しかし、部屋を探してもなにも見つかるわけがない。ナユの私物をミツルがもらっているわけもなく、こっそり取るなんてことももちろんしていない。この部屋にナユを入れたことはないから、髪の毛が残っていたりなんてこともない。
もし髪の毛があったとしても、ミチもユアンも金色の髪の毛だ。ナユの物とは限らない。
ナユがいなくなるだけではなく、存在そのものがなかったことになっている。それは不可解なことだし、あり得ないことだが、実際、起こっているのだ。なにがどうなれば人の記憶から消えてしまうのか。
まさかこんなことになるとは思わず、ミツルは唸った。
周りの反応を思い出すと、ミツルはナユはいるんだと叫びたくなってくる。だけどミツル以外はナユの存在など最初からなかったものとして扱っているのを見ると、ミツルの方がおかしいのではないか、狂ってしまったのではないかという思いに駆られるが、ナユを抱きしめて眠った時の温もりと安らぎを思い出すと、それが幻ではない、確かに存在していたとミツルに訴えてくるのだ。
どこかにナユに繋がるものが必ずある。
これにはあの鈍色の男が絡んでいるのだろうか。もしもそうならば、たくさんの人たちから一人の存在を消してしまえる、そんな相手に立ち向かって勝てるのだろうか。

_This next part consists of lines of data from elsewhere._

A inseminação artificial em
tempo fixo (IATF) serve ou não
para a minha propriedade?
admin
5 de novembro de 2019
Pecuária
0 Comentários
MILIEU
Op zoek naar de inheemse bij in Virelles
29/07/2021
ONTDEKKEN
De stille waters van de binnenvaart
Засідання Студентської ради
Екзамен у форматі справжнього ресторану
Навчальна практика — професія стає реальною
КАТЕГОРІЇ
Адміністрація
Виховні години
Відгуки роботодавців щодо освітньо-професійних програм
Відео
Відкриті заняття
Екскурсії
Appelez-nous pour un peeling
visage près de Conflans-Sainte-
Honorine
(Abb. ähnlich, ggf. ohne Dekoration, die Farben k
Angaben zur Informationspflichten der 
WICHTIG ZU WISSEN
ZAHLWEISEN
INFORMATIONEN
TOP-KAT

いや、どれだけ困難なことでも、ミツルはどうあってもナユを取り戻さなくてはならないのだ。それがたとえ、ミツルの一方的な想いであっても、やらないで諦めるなんて無理だった。
ミツルはそう信じて、明日からその手がかりを探すためにもう一度、ナユとの思い出の地をたどろうと決めた。

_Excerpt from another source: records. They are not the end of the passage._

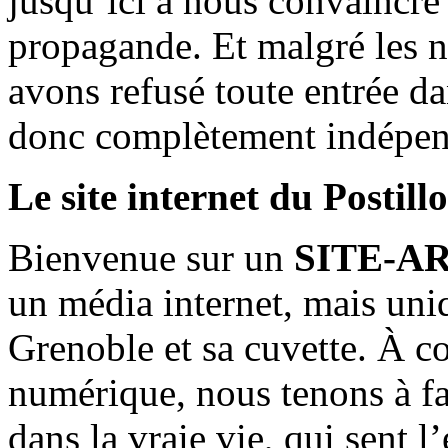
jusqu’ici à nous convaincre
propagande. Et malgré les n
avons refusé toute entrée d
donc complètement indépen
Le site internet du Postill
Bienvenue sur un
SITE-A
un média internet, mais uni
Grenoble et sa cuvette. À c
numérique, nous tenons à fai
dans la vraie vie, qui sent l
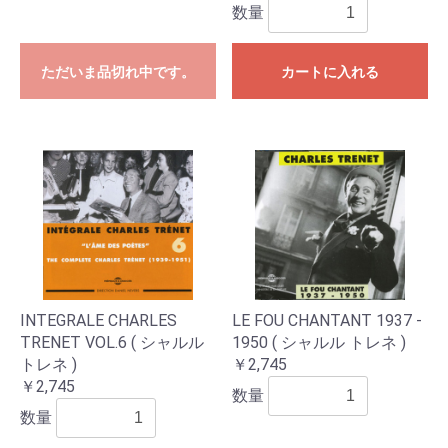
数量
ただいま品切れ中です。
カートに入れる
INTEGRALE CHARLES
LE FOU CHANTANT 1937 -
TRENET VOL.6 ( シャルル
1950 ( シャルル トレネ )
トレネ )
￥2,745
￥2,745
数量
数量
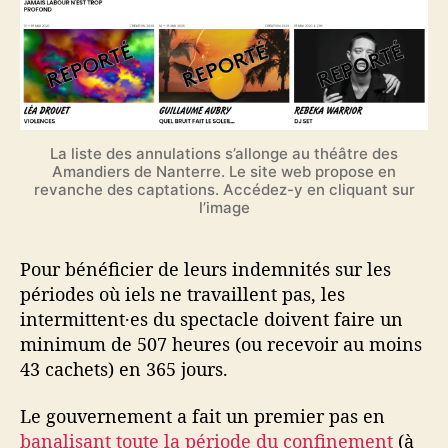
La liste des annulations s’allonge au théâtre des
Amandiers de Nanterre. Le site web propose en
revanche des captations. Accédez-y en cliquant sur
l’image
Pour bénéficier de leurs indemnités sur les
périodes où iels ne travaillent pas, les
intermittent·es du spectacle doivent faire un
minimum de 507 heures (ou recevoir au moins
43 cachets) en 365 jours.
Le gouvernement a fait un premier pas en
banalisant toute la période du confinement
(à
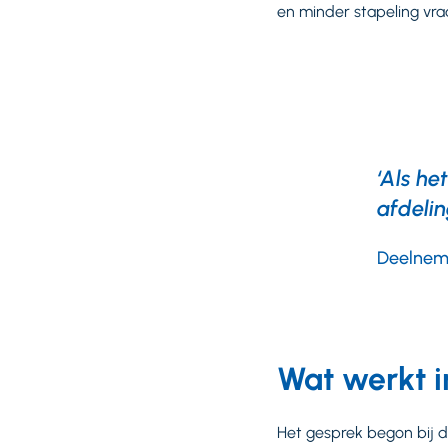
en minder stapeling vra
‘Als he
afdelin
Deelneme
Wat werkt i
Het gesprek begon bij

となると、それを実行するには体力勝負だ。しっかり食べて、眠らなくてはならない。
片っ端から探せば、なにかひとつくらいはあるはずだ。
ナユの行方が分からないのはとても不安だったが、あの鈍色の男が連れているのならなんとなく命の危険はないのではないかと思えた。
ナユに会えればそれでいい。
今のミツルの願いは、ナユが存在しているということを証明できればよいと思っていた。